[START Records for this task]
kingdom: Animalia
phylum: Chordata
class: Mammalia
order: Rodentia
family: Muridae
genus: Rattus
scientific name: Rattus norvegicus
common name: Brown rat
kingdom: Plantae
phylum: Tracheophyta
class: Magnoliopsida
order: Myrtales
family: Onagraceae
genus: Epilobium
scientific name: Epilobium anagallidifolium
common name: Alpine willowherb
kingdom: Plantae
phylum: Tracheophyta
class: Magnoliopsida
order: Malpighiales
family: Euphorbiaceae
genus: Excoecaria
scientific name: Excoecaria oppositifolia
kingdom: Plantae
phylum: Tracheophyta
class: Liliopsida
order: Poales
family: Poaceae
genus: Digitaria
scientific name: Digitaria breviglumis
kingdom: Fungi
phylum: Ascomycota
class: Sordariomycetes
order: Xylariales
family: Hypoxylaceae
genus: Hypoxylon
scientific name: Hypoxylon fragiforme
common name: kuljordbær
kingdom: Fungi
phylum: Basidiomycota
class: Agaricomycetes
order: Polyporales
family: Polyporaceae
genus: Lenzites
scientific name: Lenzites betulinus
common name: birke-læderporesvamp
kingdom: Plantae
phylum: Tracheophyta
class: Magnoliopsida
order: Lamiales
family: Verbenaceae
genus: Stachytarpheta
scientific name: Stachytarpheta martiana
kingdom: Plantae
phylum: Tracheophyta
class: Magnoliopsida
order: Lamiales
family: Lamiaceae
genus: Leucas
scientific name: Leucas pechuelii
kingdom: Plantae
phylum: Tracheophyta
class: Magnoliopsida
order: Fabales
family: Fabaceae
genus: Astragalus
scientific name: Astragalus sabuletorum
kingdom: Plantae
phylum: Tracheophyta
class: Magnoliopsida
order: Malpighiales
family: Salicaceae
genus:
[END Records for this task]
§ What is asked: Please quote every line of the items above word for word, with nothing changed or left out.

§ Written response:
kingdom: Animalia
phylum: Chordata
class: Mammalia
order: Rodentia
family: Muridae
genus: Rattus
scientific name: Rattus norvegicus
common name: Brown rat
kingdom: Plantae
phylum: Tracheophyta
class: Magnoliopsida
order: Myrtales
family: Onagraceae
genus: Epilobium
scientific name: Epilobium anagallidifolium
common name: Alpine willowherb
kingdom: Plantae
phylum: Tracheophyta
class: Magnoliopsida
order: Malpighiales
family: Euphorbiaceae
genus: Excoecaria
scientific name: Excoecaria oppositifolia
kingdom: Plantae
phylum: Tracheophyta
class: Liliopsida
order: Poales
family: Poaceae
genus: Digitaria
scientific name: Digitaria breviglumis
kingdom: Fungi
phylum: Ascomycota
class: Sordariomycetes
order: Xylariales
family: Hypoxylaceae
genus: Hypoxylon
scientific name: Hypoxylon fragiforme
common name: kuljordbær
kingdom: Fungi
phylum: Basidiomycota
class: Agaricomycetes
order: Polyporales
family: Polyporaceae
genus: Lenzites
scientific name: Lenzites betulinus
common name: birke-læderporesvamp
kingdom: Plantae
phylum: Tracheophyta
class: Magnoliopsida
order: Lamiales
family: Verbenaceae
genus: Stachytarpheta
scientific name: Stachytarpheta martiana
kingdom: Plantae
phylum: Tracheophyta
class: Magnoliopsida
order: Lamiales
family: Lamiaceae
genus: Leucas
scientific name: Leucas pechuelii
kingdom: Plantae
phylum: Tracheophyta
class: Magnoliopsida
order: Fabales
family: Fabaceae
genus: Astragalus
scientific name: Astragalus sabuletorum
kingdom: Plantae
phylum: Tracheophyta
class: Magnoliopsida
order: Malpighiales
family: Salicaceae
genus:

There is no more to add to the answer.